### Work instruction
Exact copy, pictures excluded: write out every line below.

### Records to use
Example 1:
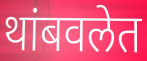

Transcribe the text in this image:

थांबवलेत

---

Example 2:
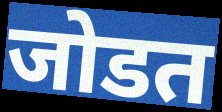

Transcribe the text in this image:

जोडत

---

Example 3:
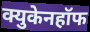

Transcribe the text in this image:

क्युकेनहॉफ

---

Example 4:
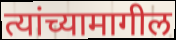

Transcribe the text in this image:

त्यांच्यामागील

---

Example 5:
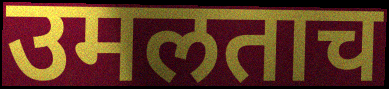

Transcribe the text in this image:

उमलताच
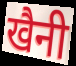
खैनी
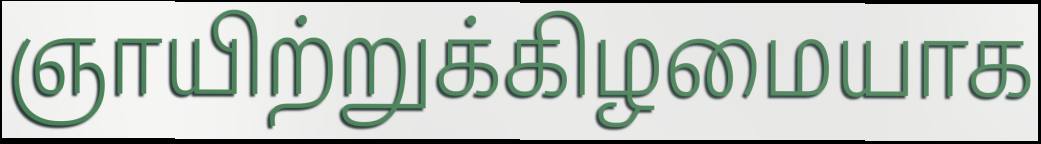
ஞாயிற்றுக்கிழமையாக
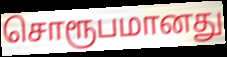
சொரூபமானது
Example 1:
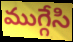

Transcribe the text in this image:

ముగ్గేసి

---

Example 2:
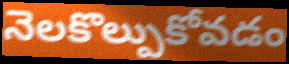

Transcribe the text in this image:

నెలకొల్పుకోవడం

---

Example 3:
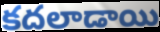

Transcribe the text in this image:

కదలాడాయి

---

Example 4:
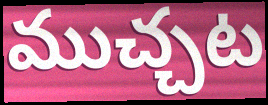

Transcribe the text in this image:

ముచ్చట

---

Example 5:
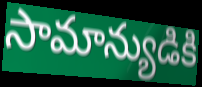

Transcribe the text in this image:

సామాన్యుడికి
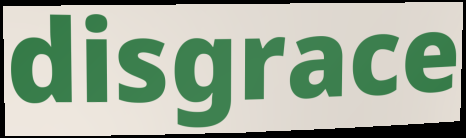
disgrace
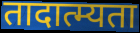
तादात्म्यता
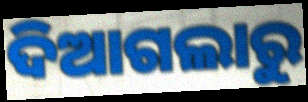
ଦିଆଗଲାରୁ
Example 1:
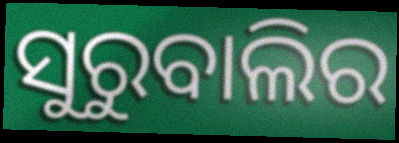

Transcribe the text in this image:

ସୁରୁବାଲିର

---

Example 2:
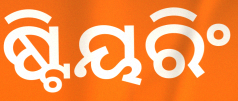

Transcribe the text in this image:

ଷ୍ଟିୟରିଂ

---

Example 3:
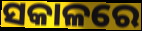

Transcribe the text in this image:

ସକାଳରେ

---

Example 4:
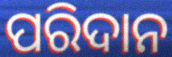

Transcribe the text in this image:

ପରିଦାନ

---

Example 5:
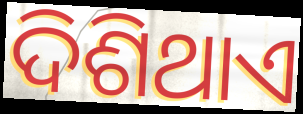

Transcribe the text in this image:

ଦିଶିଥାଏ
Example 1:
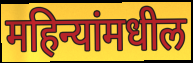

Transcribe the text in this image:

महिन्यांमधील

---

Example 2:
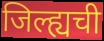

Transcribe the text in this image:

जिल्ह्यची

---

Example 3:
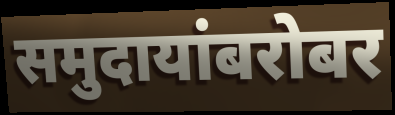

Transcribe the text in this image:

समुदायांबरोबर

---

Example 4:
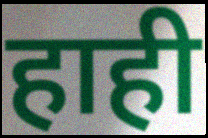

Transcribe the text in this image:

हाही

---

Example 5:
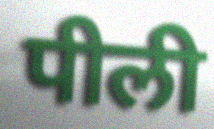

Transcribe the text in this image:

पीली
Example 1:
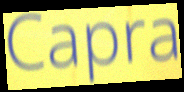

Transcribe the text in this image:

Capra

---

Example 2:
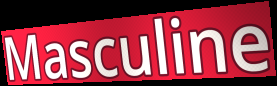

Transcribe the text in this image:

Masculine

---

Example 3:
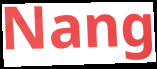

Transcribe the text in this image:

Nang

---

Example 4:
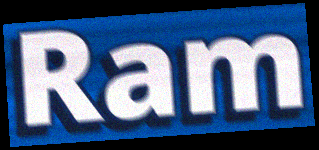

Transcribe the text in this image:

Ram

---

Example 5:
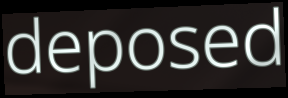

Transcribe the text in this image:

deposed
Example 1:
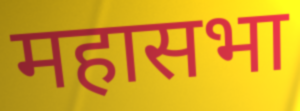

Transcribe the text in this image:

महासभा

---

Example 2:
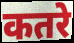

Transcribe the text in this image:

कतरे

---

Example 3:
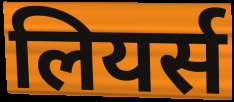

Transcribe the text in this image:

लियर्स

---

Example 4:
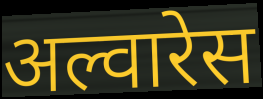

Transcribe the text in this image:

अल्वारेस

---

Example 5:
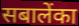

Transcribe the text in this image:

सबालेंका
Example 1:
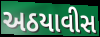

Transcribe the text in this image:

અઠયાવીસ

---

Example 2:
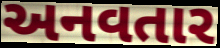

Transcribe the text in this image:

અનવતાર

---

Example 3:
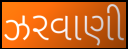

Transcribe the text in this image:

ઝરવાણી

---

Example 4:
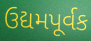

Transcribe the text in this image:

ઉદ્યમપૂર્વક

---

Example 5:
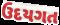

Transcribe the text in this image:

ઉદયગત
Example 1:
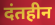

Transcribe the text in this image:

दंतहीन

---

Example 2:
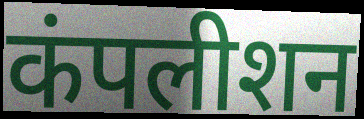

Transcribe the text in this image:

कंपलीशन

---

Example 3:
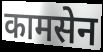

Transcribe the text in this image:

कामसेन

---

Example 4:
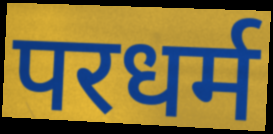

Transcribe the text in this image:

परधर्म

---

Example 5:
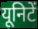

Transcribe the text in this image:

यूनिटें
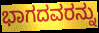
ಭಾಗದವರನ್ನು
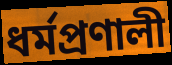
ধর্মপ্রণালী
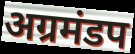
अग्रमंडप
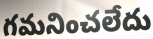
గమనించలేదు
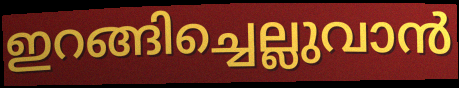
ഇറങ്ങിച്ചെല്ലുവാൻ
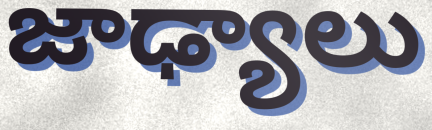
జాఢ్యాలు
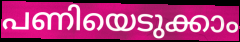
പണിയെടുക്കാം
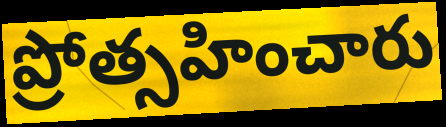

### Answer area
Example 1:

Transcribe the text in this image:

थांबवलेत

---

Example 2:

Transcribe the text in this image:

जोडत

---

Example 3:

Transcribe the text in this image:

क्युकेनहॉफ

---

Example 4:

Transcribe the text in this image:

त्यांच्यामागील

---

Example 5:

Transcribe the text in this image:

उमलताच
खैनी
ஞாயிற்றுக்கிழமையாக
சொரூபமானது
Example 1:

Transcribe the text in this image:

ముగ్గేసి

---

Example 2:

Transcribe the text in this image:

నెలకొల్పుకోవడం

---

Example 3:

Transcribe the text in this image:

కదలాడాయి

---

Example 4:

Transcribe the text in this image:

ముచ్చట

---

Example 5:

Transcribe the text in this image:

సామాన్యుడికి
disgrace
तादात्म्यता
ଦିଆଗଲାରୁ
Example 1:

Transcribe the text in this image:

ସୁରୁବାଲିର

---

Example 2:

Transcribe the text in this image:

ଷ୍ଟିୟରିଂ

---

Example 3:

Transcribe the text in this image:

ସକାଳରେ

---

Example 4:

Transcribe the text in this image:

ପରିଦାନ

---

Example 5:

Transcribe the text in this image:

ଦିଶିଥାଏ
Example 1:

Transcribe the text in this image:

महिन्यांमधील

---

Example 2:

Transcribe the text in this image:

जिल्ह्यची

---

Example 3:

Transcribe the text in this image:

समुदायांबरोबर

---

Example 4:

Transcribe the text in this image:

हाही

---

Example 5:

Transcribe the text in this image:

पीली
Example 1:

Transcribe the text in this image:

Capra

---

Example 2:

Transcribe the text in this image:

Masculine

---

Example 3:

Transcribe the text in this image:

Nang

---

Example 4:

Transcribe the text in this image:

Ram

---

Example 5:

Transcribe the text in this image:

deposed
Example 1:

Transcribe the text in this image:

महासभा

---

Example 2:

Transcribe the text in this image:

कतरे

---

Example 3:

Transcribe the text in this image:

लियर्स

---

Example 4:

Transcribe the text in this image:

अल्वारेस

---

Example 5:

Transcribe the text in this image:

सबालेंका
Example 1:

Transcribe the text in this image:

અઠયાવીસ

---

Example 2:

Transcribe the text in this image:

અનવતાર

---

Example 3:

Transcribe the text in this image:

ઝરવાણી

---

Example 4:

Transcribe the text in this image:

ઉદ્યમપૂર્વક

---

Example 5:

Transcribe the text in this image:

ઉદયગત
Example 1:

Transcribe the text in this image:

दंतहीन

---

Example 2:

Transcribe the text in this image:

कंपलीशन

---

Example 3:

Transcribe the text in this image:

कामसेन

---

Example 4:

Transcribe the text in this image:

परधर्म

---

Example 5:

Transcribe the text in this image:

यूनिटें
ಭಾಗದವರನ್ನು
ধর্মপ্রণালী
अग्रमंडप
గమనించలేదు
ഇറങ്ങിച്ചെല്ലുവാൻ
జాఢ్యాలు
പണിയെടുക്കാം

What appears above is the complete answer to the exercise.